Republican's intraparty divisions on Syria reflect a GOP roiled as much by an overwhelming distrust for President Obama’s foreign policy leadership as by a rising isolationist wing that is capitalizing on this sentiment to exert greater influence on party decisions.

The GOP’s unusually dovish opposition to intervening in Syria, as expressed by a vocal cadre of Tea Party-affiliated Republicans, has suggested a possible drift and retreat from the muscular, internationalist foreign policy that has defined the party since Ronald Reagan’s presidency. But congressional Republicans rejecting a Democratic president’s request for an authorization to use military force would not be unprecedented, and GOP insiders say their party’s hesitancy to back Obama’s Syria resolution is complicated.

Conservative activist Jon Fleischman, a California Republican who publishes the Flash Report cited three factors governing GOP sentiment on Syria, and foreign policy generally, at this juncture in the Obama era. “One is the [budget] deficit which now [calls] attention to the costs of military action,” he said. “The other is complete lack or faith or trust in Obama. Finally there is wariness of entanglement in the Middle East, without an understandable foreign policy there.”

In interviews with the Washington Examiner over the Labor Day weekend, an array of Republican operatives conceded that the libertarian wing of the GOP was enjoying fresh prominence and influence over the GOP’s approach to foreign policy and national security, aided in part by revelations about the National Security Agency’s domestic surveillance programs and even the scandal of Internal Revenue Service targeting of conservative groups.

This wing had quietly coexisted with establishment Republicans since at least 1980, in a coalition preserved by commonality on fiscal issues. But isolationist Republicans have gained a louder national voice, and important sway with GOP lawmakers, through affiliation with the Tea Party and the media attention showered on this conservative activist movement. Creeping regret over the Iraq war and former President George W. Bush’s preemptive war doctrine also aided their rise.

In Congress, this group has been defined by Republican Sens. Ted Cruz, of Texas, and Mike Lee, of Utah, who have focused on limiting government policy to reflect a stricter interpretation of the Constitution; and libertarian-leaning members like Rep. Justin Amash, R-Mich., who led an effort to curtail the power of the National Security Agency; and Sen. Rand Paul, R-Ky., son of iconic former Rep. Ron Paul, R-Texas, and contender for the GOP presidential nomination in 2016.

“Beyond the Rand Paul group, there are many who wonder why it’s in America's interest to continue to be the world’s policeman, especially given the costs of our conflicts in the Middle East and our rising debt,” said one long-time Republican operative.

But Republican insiders argue that this faction of the GOP remains a distinct minority, and that the party is still one that largely supports the United States acting aggressively on the world stage, diplomatically and militarily if necessary to protect the interests of the U.S. and its allies. Animating Republican opposition to involvement in Syria, these insiders contend, is Obama himself.

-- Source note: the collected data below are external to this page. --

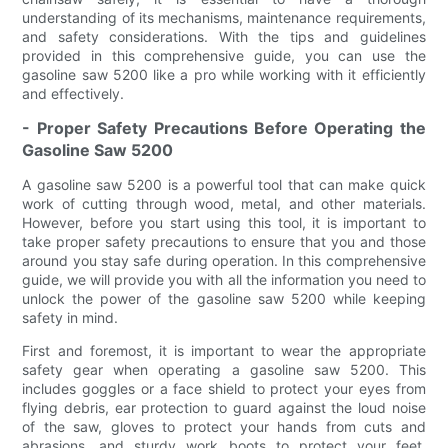
understanding of its mechanisms, maintenance requirements,
and safety considerations. With the tips and guidelines
provided in this comprehensive guide, you can use the
gasoline saw 5200 like a pro while working with it efficiently
and effectively.
- Proper Safety Precautions Before Operating the
Gasoline Saw 5200
A gasoline saw 5200 is a powerful tool that can make quick
work of cutting through wood, metal, and other materials.
However, before you start using this tool, it is important to
take proper safety precautions to ensure that you and those
around you stay safe during operation. In this comprehensive
guide, we will provide you with all the information you need to
unlock the power of the gasoline saw 5200 while keeping
safety in mind.
First and foremost, it is important to wear the appropriate
safety gear when operating a gasoline saw 5200. This
includes goggles or a face shield to protect your eyes from
flying debris, ear protection to guard against the loud noise
of the saw, gloves to protect your hands from cuts and
abrasions, and sturdy work boots to protect your feet.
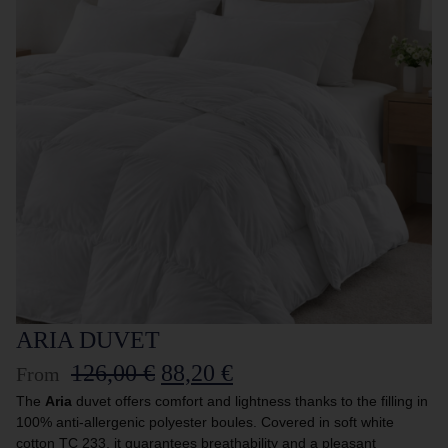
ARIA DUVET
126,00
€
88,20
€
From
The
Aria
duvet offers comfort and lightness thanks to the filling in
100% anti-allergenic polyester boules. Covered in soft white
cotton TC 233, it guarantees breathability and a pleasant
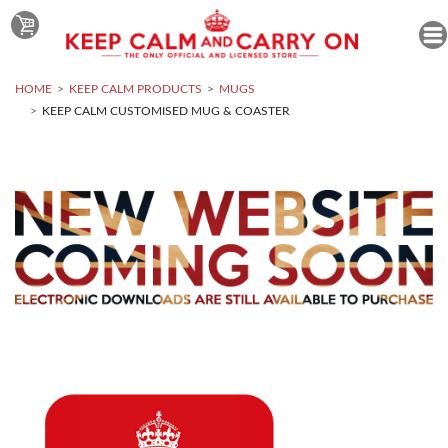
HOME
KEEP CALM PRODUCTS
MUGS
KEEP CALM CUSTOMISED MUG & COASTER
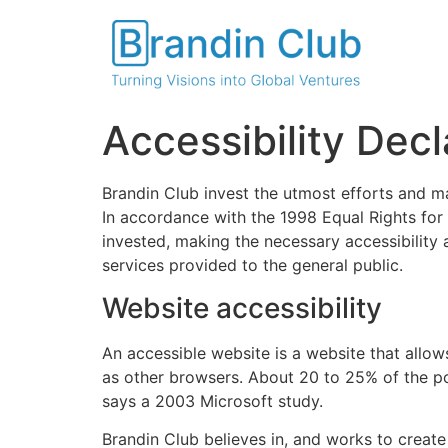
Accessibility Decl
Brandin Club invest the utmost efforts and man
In accordance with the 1998 Equal Rights for 
invested, making the necessary accessibility 
services provided to the general public.
Website accessibility
An accessible website is a website that allow
as other browsers. About 20 to 25% of the po
says a 2003 Microsoft study.
Brandin Club believes in, and works to create 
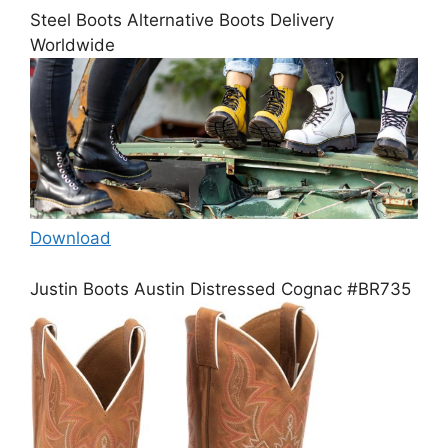
Steel Boots Alternative Boots Delivery
Worldwide
Download
Justin Boots Austin Distressed Cognac #BR735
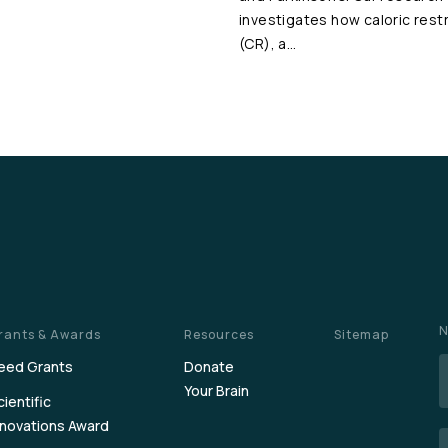
investigates how caloric restr
(CR), a…
N
rants & Awards
Resources
Sitemap
eed Grants
Donate
Your Brain
cientific
nnovations Award
E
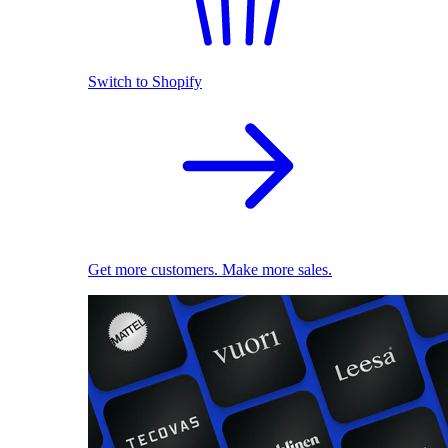
Switch to Shopify
Get more customers. Make more sales.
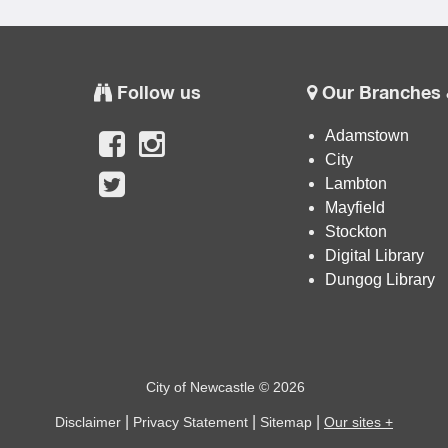
Follow us
Our Branches 
Adamstown
City
Lambton
Mayfield
Stockton
Digital Library
Dungog Library
City of Newcastle © 2026
|
|
|
Disclaimer
Privacy Statement
Sitemap
Our sites +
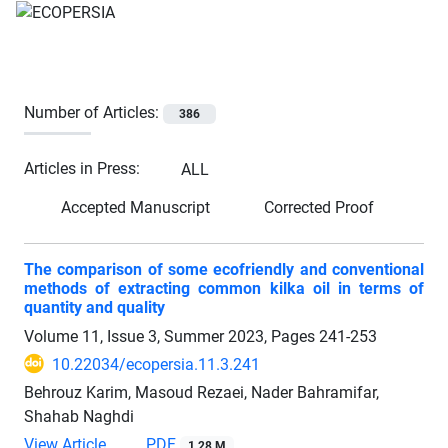
Number of Articles:
386
Articles in Press:
ALL
Accepted Manuscript
Corrected Proof
The comparison of some ecofriendly and conventional
methods of extracting common kilka oil in terms of
quantity and quality
Volume 11, Issue 3, Summer 2023, Pages
241-253
10.22034/ecopersia.11.3.241
Behrouz Karim, Masoud Rezaei, Nader Bahramifar,
Shahab Naghdi
View Article
PDF
1.28 M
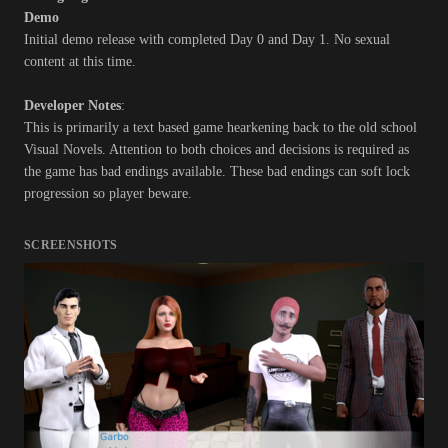
Demo
Initial demo release with completed Day 0 and Day 1. No sexual
content at this time.
Developer Notes
:
This is primarily a text based game hearkening back to the old school
Visual Novels. Attention to both choices and decisions is required as
the game has bad endings available. These bad endings can soft lock
progression so player beware.
SCREENSHOTS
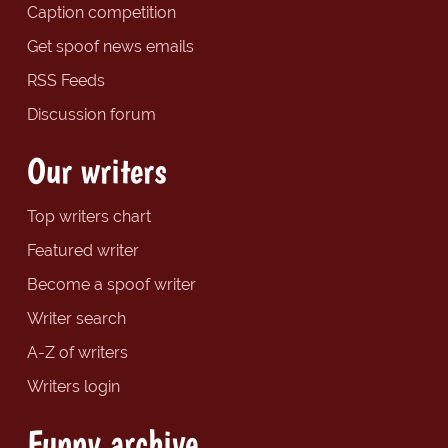
Caption competition
Get spoof news emails
RSS Feeds
Discussion forum
Our writers
Top writers chart
Featured writer
Become a spoof writer
Writer search
A-Z of writers
Writers login
Funny archive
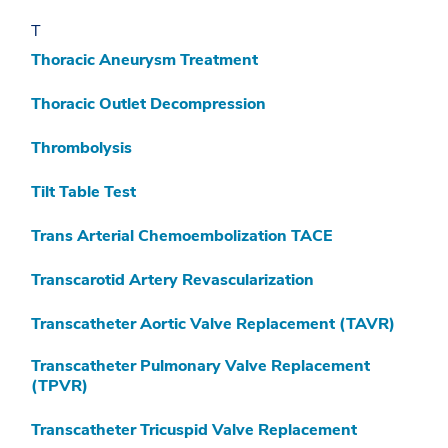
T
Thoracic Aneurysm Treatment
Thoracic Outlet Decompression
Thrombolysis
Tilt Table Test
Trans Arterial Chemoembolization TACE
Transcarotid Artery Revascularization
Transcatheter Aortic Valve Replacement (TAVR)
Transcatheter Pulmonary Valve Replacement
(TPVR)
Transcatheter Tricuspid Valve Replacement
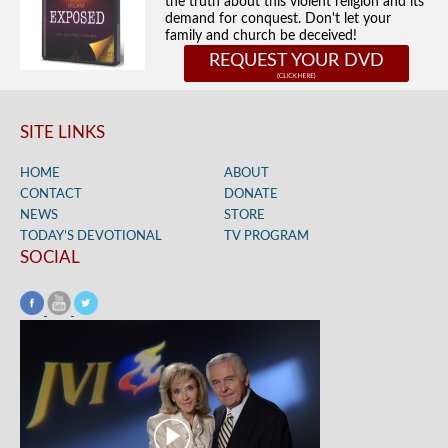
the truth about this violent religion and its
demand for conquest. Don't let your
family and church be deceived!
REQUEST YOUR DVD
SITE LINKS
HOME
ABOUT
CONTACT
DONATE
NEWS
STORE
TODAY’S DEVOTIONAL
TV PROGRAM
SOCIAL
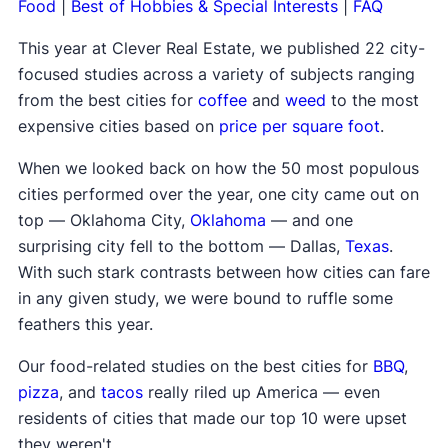
Food
|
Best of Hobbies & Special Interests
|
FAQ
This year at Clever Real Estate, we published 22 city-
focused studies across a variety of subjects ranging
from the best cities for
coffee
and
weed
to the most
expensive cities based on
price per square foot
.
When we looked back on how the 50 most populous
cities performed over the year, one city came out on
top — Oklahoma City,
Oklahoma
— and one
surprising city fell to the bottom — Dallas,
Texas
.
With such stark contrasts between how cities can fare
in any given study, we were bound to ruffle some
feathers this year.
Our food-related studies on the best cities for
BBQ
,
pizza
, and
tacos
really riled up America — even
residents of cities that made our top 10 were upset
they weren't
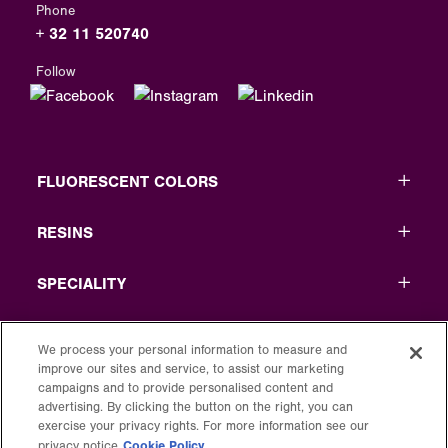
Phone
+ 32 11 520740
Follow
FLUORESCENT COLORS
RESINS
SPECIALITY
USEFUL LINKS
We process your personal information to measure and
improve our sites and service, to assist our marketing
LEGAL
campaigns and to provide personalised content and
advertising. By clicking the button on the right, you can
exercise your privacy rights. For more information see our
Cookie Policy
privacy notice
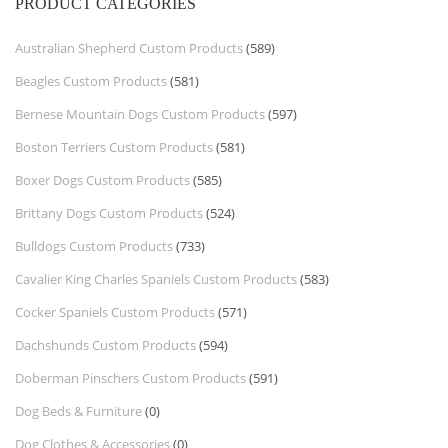
PRODUCT CATEGORIES
Australian Shepherd Custom Products
(589)
Beagles Custom Products
(581)
Bernese Mountain Dogs Custom Products
(597)
Boston Terriers Custom Products
(581)
Boxer Dogs Custom Products
(585)
Brittany Dogs Custom Products
(524)
Bulldogs Custom Products
(733)
Cavalier King Charles Spaniels Custom Products
(583)
Cocker Spaniels Custom Products
(571)
Dachshunds Custom Products
(594)
Doberman Pinschers Custom Products
(591)
Dog Beds & Furniture
(0)
Dog Clothes & Accessories
(0)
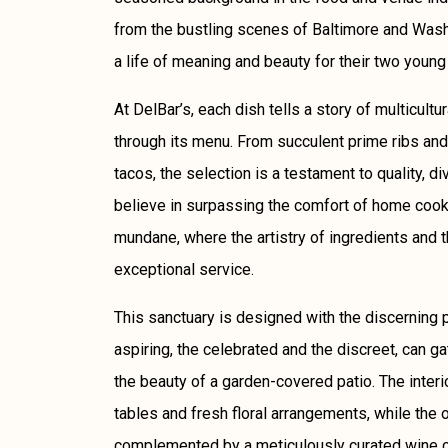
from the bustling scenes of Baltimore and Washi
a life of meaning and beauty for their two young
At DelBar’s, each dish tells a story of multicultu
through its menu. From succulent prime ribs and
tacos, the selection is a testament to quality, di
believe in surpassing the comfort of home cooki
mundane, where the artistry of ingredients and 
exceptional service.
This sanctuary is designed with the discerning p
aspiring, the celebrated and the discreet, can g
the beauty of a garden-covered patio. The inter
tables and fresh floral arrangements, while the o
complemented by a meticulously curated wine col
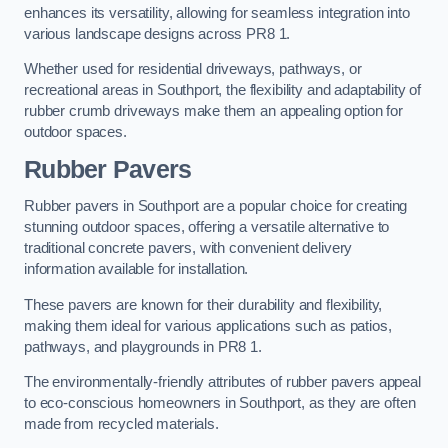
enhances its versatility, allowing for seamless integration into
various landscape designs across PR8 1.
Whether used for residential driveways, pathways, or
recreational areas in Southport, the flexibility and adaptability of
rubber crumb driveways make them an appealing option for
outdoor spaces.
Rubber Pavers
Rubber pavers in Southport are a popular choice for creating
stunning outdoor spaces, offering a versatile alternative to
traditional concrete pavers, with convenient delivery
information available for installation.
These pavers are known for their durability and flexibility,
making them ideal for various applications such as patios,
pathways, and playgrounds in PR8 1.
The environmentally-friendly attributes of rubber pavers appeal
to eco-conscious homeowners in Southport, as they are often
made from recycled materials.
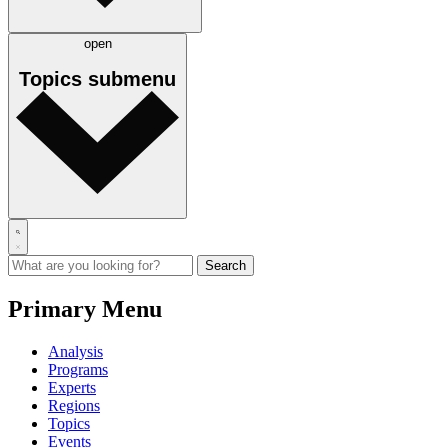
open
Topics
submenu
Primary Menu
Analysis
Programs
Experts
Regions
Topics
Events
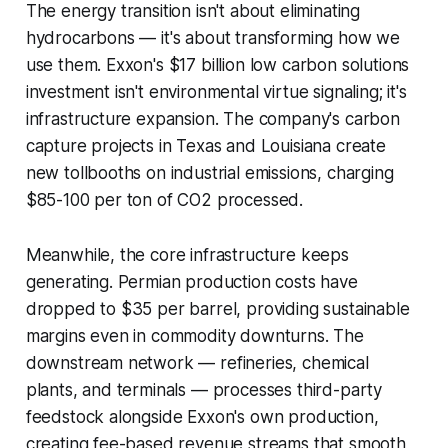
The energy transition isn't about eliminating
hydrocarbons — it's about transforming how we
use them. Exxon's $17 billion low carbon solutions
investment isn't environmental virtue signaling; it's
infrastructure expansion. The company's carbon
capture projects in Texas and Louisiana create
new tollbooths on industrial emissions, charging
$85-100 per ton of CO2 processed.
Meanwhile, the core infrastructure keeps
generating. Permian production costs have
dropped to $35 per barrel, providing sustainable
margins even in commodity downturns. The
downstream network — refineries, chemical
plants, and terminals — processes third-party
feedstock alongside Exxon's own production,
creating fee-based revenue streams that smooth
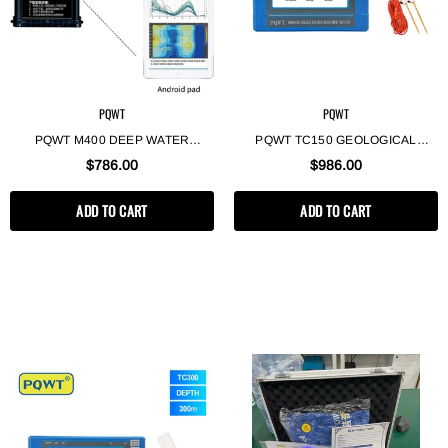
PQWT
PQWT
PQWT M400 DEEP WATER
PQWT TC150 GEOLOGICAL
DETECTOR MACHINE LONG
EXPLORATION TOOLS DETECTOR
$786.00
$986.00
RANGE AUTO IMAGING WATER
DE AGUA SUBTERRANEA
FINDER DEVICE MOBILE
GEOPHYSICAL SURVEY
ADD TO CART
ADD TO CART
UNDERGROUND WATER
UNDERGROUND WATER
DETECTOR
DETECTOR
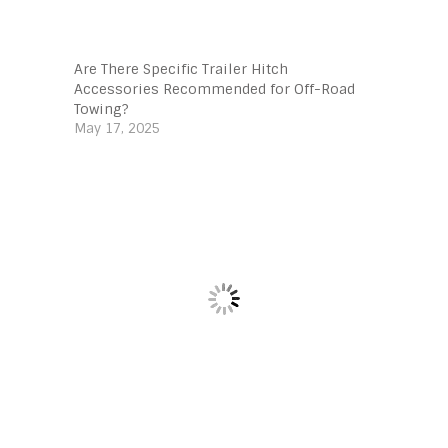
Are There Specific Trailer Hitch
Accessories Recommended for Off-Road
Towing?
May 17, 2025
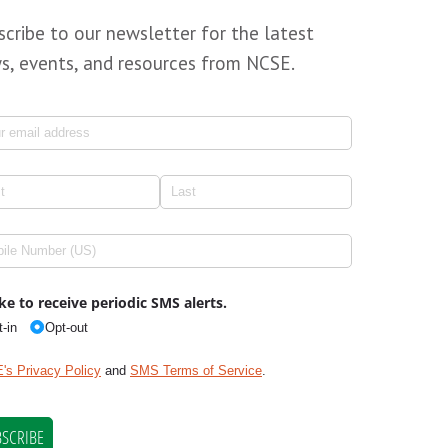
scribe to our newsletter for the latest
s, events, and resources from NCSE.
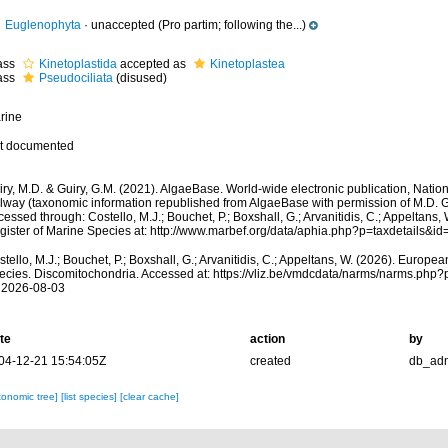
Euglenophyta
·
unaccepted
(Pro partim; following the...)
ass
Kinetoplastida
accepted as
Kinetoplastea
ass
Pseudociliata
(disused)
rine
t documented
ry, M.D. & Guiry, G.M. (2021). AlgaeBase. World-wide electronic publication, Nationa
lway (taxonomic information republished from AlgaeBase with permission of M.D. G
essed through: Costello, M.J.; Bouchet, P.; Boxshall, G.; Arvanitidis, C.; Appeltans
gister of Marine Species at: http://www.marbef.org/data/aphia.php?p=taxdetails&
tello, M.J.; Bouchet, P.; Boxshall, G.; Arvanitidis, C.; Appeltans, W. (2026). Europe
ecies. Discomitochondria. Accessed at: https://vliz.be/vmdcdata/narms/narms.php
 2026-08-03
te
action
by
04-12-21 15:54:05Z
created
db_ad
xonomic tree]
[list species]
[clear cache]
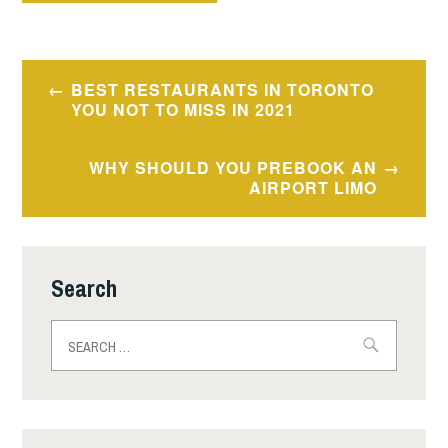
Post
BEST RESTAURANTS IN TORONTO
navigation
YOU NOT TO MISS IN 2021
WHY SHOULD YOU PREBOOK AN
AIRPORT LIMO
Search
Search
for:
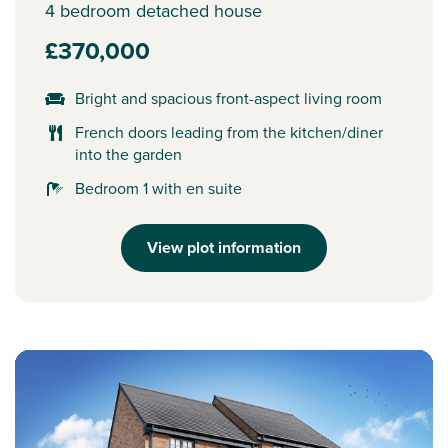
4 bedroom detached house
£370,000
Bright and spacious front-aspect living room
French doors leading from the kitchen/diner
into the garden
Bedroom 1 with en suite
View plot information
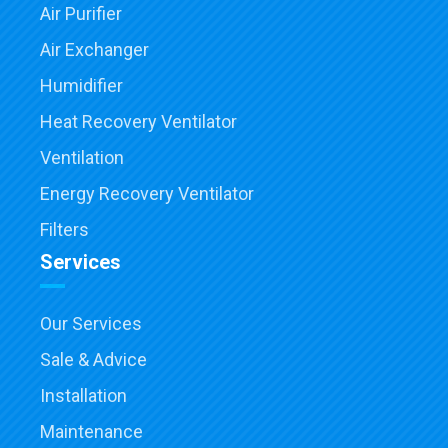
Air Purifier
Air Exchanger
Humidifier
Heat Recovery Ventilator
Ventilation
Energy Recovery Ventilator
Filters
Services
Our Services
Sale & Advice
Installation
Maintenance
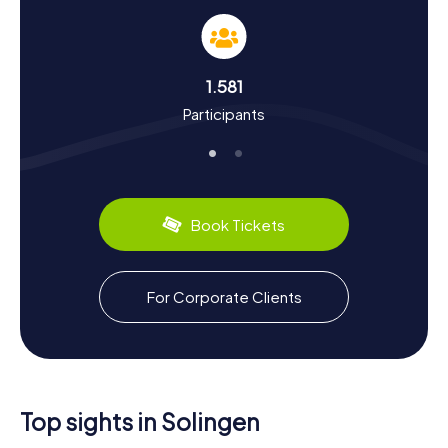
During our Scavenger Hunts in Solingen, you’ll not only
uncover fascinating facts about the city’s history but also
dive deep into the culture of the City of Blades. Solingen,
first mentioned in 965, has a storied past. Did you know
1.581
that since 2012, Solingen officially carries the title "City of
Participants
Blades" to highlight the significance of its cutlery
industry? Or that the city protects its cutlery products
through the Solingen Decree of 1938? Besides its
industrial heritage, you can also discover culinary delights
like "Bergische Waffeln," which pair perfectly with a cup of
coffee. This way, your Scavenger Hunt in Solingen will be
Book Tickets
not only educational but also delicious!
For Corporate Clients
Top sights in Solingen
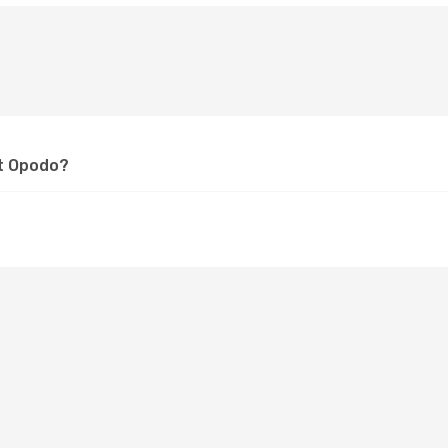
at Opodo?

Republicans have long criticized Obama’s typically soft approach on world affairs, charging him with abdicating leadership to other countries and deferring to international institutions like the United Nations. That, combined with what many in the party describe as Obama’s completely ineffective Syria strategy, have led even hawkish Republicans to oppose military action against President Bashar Assad for an Aug. 21 chemical weapons attack that killed more than 1,400 Syrians, including hundreds of children.

“The administration has failed to make their case,” a House Republican aide said. “They believe Assad has misbehaved and must be punished. But, they have yet to describe what might be achieved from our action. Even [Secretary of State John] Kerry’s speech last Friday suggested this would have very little impact.”

Ironically, Obama has talked tough on Syria, using the sort of rhetoric that normally might elicit support from congressional Republicans.

The president has made clear that he has no intention of waiting for the U.N. and has left open the possibility of launching a military strike against Syria even if Congress refuses to authorize one, warning that failure to act could damage U.S. credibility and embolden countries like Iran to threaten Israel and continue development of weapons of mass destruction.

But even that potential area of common ground, Republicans say, was undermined by Obama’s 11th-hour decision to seek Congressional authorization for attacking Syria after previously claiming he didn't need it. Many Republicans feel as though Obama’s decision to involve Congress is an attempt to gain political cover after polls showed overwhelming public opposition to military action. The president wants the GOP to bail him out after Assad called his “red line” bluff, Republicans say.

“There are plenty of conservatives who are not isolationists who don’t trust Obama to conduct foreign affairs. They’re not comfortable risking American troops with Obama as commander-in-chief,” said a Republican operative with relationships on Capitol Hill. “It’s possible for them to trust a Democratic president, but not this guy.